In 2018 the MWA announced Fairstein would be the Grand Master at their upcoming annual meeting. Attica Locke was working on the Netflix series on the Central Park Five case. She begged that Fairstein be replaced, alleging she was responsible for the wrongful incarceration. Writing for the Los Angeles Times, Steph Cha called it a scandal and criticized the MWA for being embarrassingly white. Penzler weighed in to defend Fairstein, calling Locke’s and Cha’s letters racially charged and utterly misinformed. He said Cha was patently unqualified for her position as crime fiction critic for the LA Review of Books
In a certain manner Cha won this battle with Penzler. In 2021 Steph Cha replaced him as editor of the annual collection The Best American Mystery and Suspense. Penzler started a competing anthology, The Best Mystery Stories of the Year. A demographic breakdown of the 2021 editions of the two series reveals that Penzler’s authors are all white while Cha’s includes eight white and eleven others of various ethnic and racial backgrounds. The average age of Penzler’s authors is 67 while Cha’s is 48.

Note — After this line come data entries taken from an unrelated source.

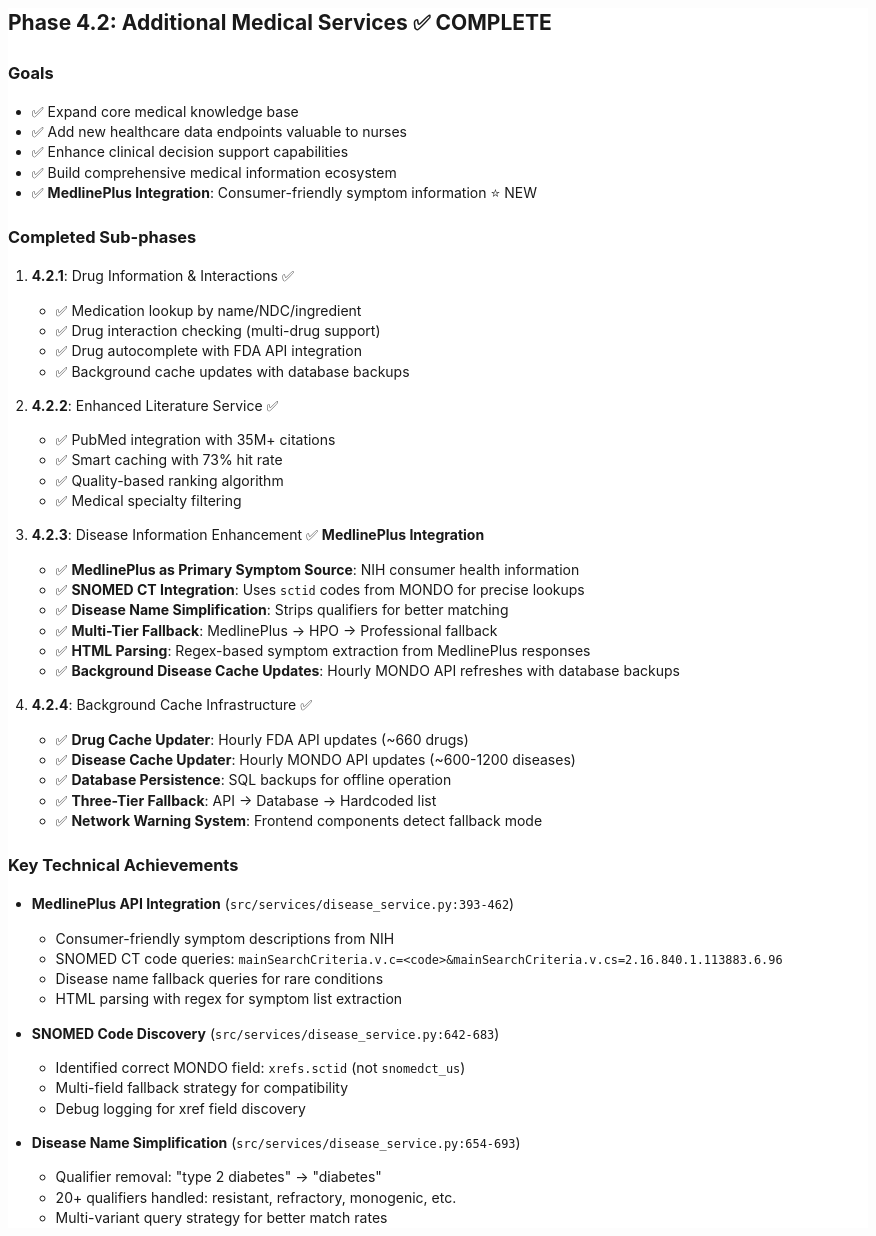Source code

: ## Phase 4.2: Additional Medical Services ✅ **COMPLETE**

### Goals
- ✅ Expand core medical knowledge base
- ✅ Add new healthcare data endpoints valuable to nurses
- ✅ Enhance clinical decision support capabilities
- ✅ Build comprehensive medical information ecosystem
- ✅ **MedlinePlus Integration**: Consumer-friendly symptom information ⭐ NEW

### Completed Sub-phases
1. **4.2.1**: Drug Information & Interactions ✅
   - ✅ Medication lookup by name/NDC/ingredient
   - ✅ Drug interaction checking (multi-drug support)
   - ✅ Drug autocomplete with FDA API integration
   - ✅ Background cache updates with database backups

2. **4.2.2**: Enhanced Literature Service ✅
   - ✅ PubMed integration with 35M+ citations
   - ✅ Smart caching with 73% hit rate
   - ✅ Quality-based ranking algorithm
   - ✅ Medical specialty filtering

3. **4.2.3**: Disease Information Enhancement ✅ **MedlinePlus Integration**
   - ✅ **MedlinePlus as Primary Symptom Source**: NIH consumer health information
   - ✅ **SNOMED CT Integration**: Uses `sctid` codes from MONDO for precise lookups
   - ✅ **Disease Name Simplification**: Strips qualifiers for better matching
   - ✅ **Multi-Tier Fallback**: MedlinePlus → HPO → Professional fallback
   - ✅ **HTML Parsing**: Regex-based symptom extraction from MedlinePlus responses
   - ✅ **Background Disease Cache Updates**: Hourly MONDO API refreshes with database backups

4. **4.2.4**: Background Cache Infrastructure ✅
   - ✅ **Drug Cache Updater**: Hourly FDA API updates (~660 drugs)
   - ✅ **Disease Cache Updater**: Hourly MONDO API updates (~600-1200 diseases)
   - ✅ **Database Persistence**: SQL backups for offline operation
   - ✅ **Three-Tier Fallback**: API → Database → Hardcoded list
   - ✅ **Network Warning System**: Frontend components detect fallback mode

### Key Technical Achievements
- **MedlinePlus API Integration** (`src/services/disease_service.py:393-462`)
  - Consumer-friendly symptom descriptions from NIH
  - SNOMED CT code queries: `mainSearchCriteria.v.c=<code>&mainSearchCriteria.v.cs=2.16.840.1.113883.6.96`
  - Disease name fallback queries for rare conditions
  - HTML parsing with regex for symptom list extraction

- **SNOMED Code Discovery** (`src/services/disease_service.py:642-683`)
  - Identified correct MONDO field: `xrefs.sctid` (not `snomedct_us`)
  - Multi-field fallback strategy for compatibility
  - Debug logging for xref field discovery

- **Disease Name Simplification** (`src/services/disease_service.py:654-693`)
  - Qualifier removal: "type 2 diabetes" → "diabetes"
  - 20+ qualifiers handled: resistant, refractory, monogenic, etc.
  - Multi-variant query strategy for better match rates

So we might conclude that this turmoil has been symptomatic of an extended generational changing of the guard. Except that Penzler continues to sell, in fact his anthology outsells Cha’s. I counted up the titles by female authors in the series that originally drew my attention, American Mystery Classics, and found 17 by female authors out of 57 in total. That’s 30%. Draw your own conclusions. I have zero desire to wander into a DEI purity contest. Penzler is one editor among many whom readers can choose or leave on the shelf.
The problem is that curating collections that pretend to have critical authority, with titles like ‘the best of something’, encourages readers to think this represents some critical consensus. Then they unconsciously internalize the biases that informed the selection process. Unless they get educated about where those choices came from and what alternatives exist. Which is a long way of explaining how and why I fell into this rabbit hole and came out a touch more aware, if a bit dizzy. I’d love to hear what you think.
All these awards and "best of" anthologies are selected from a relatively small pool of stories when you consider how many get published each year in a slew of magazines both in print and online. The online landscape is often overlooked by whoever does the selection and it can't be any different. Nobody has the stamina to read everything, it's virtually impossible. So, name recognition plays a role, as does the reputation of the publication - stories in AHMM, EQMM get a boost. When the anthology is managed by a single individual, relationships come into the mix too, and obviously personal tastes. "Best of" should have a subtitle, something like: Of all the stories I read this year, these are the ones I think are the best.... a bit long, unfortunately.
Thank you. I was late in coming to this controversy, which I don't consider a controversy at all. Penzler has "white male syndrome," in my vp a fear of women. Even though he has contributed greatly to our profession, he needs to shut up as his opinions are so off the rails, especially about Sisters in Crime and Malice, that he's ruining his reputation.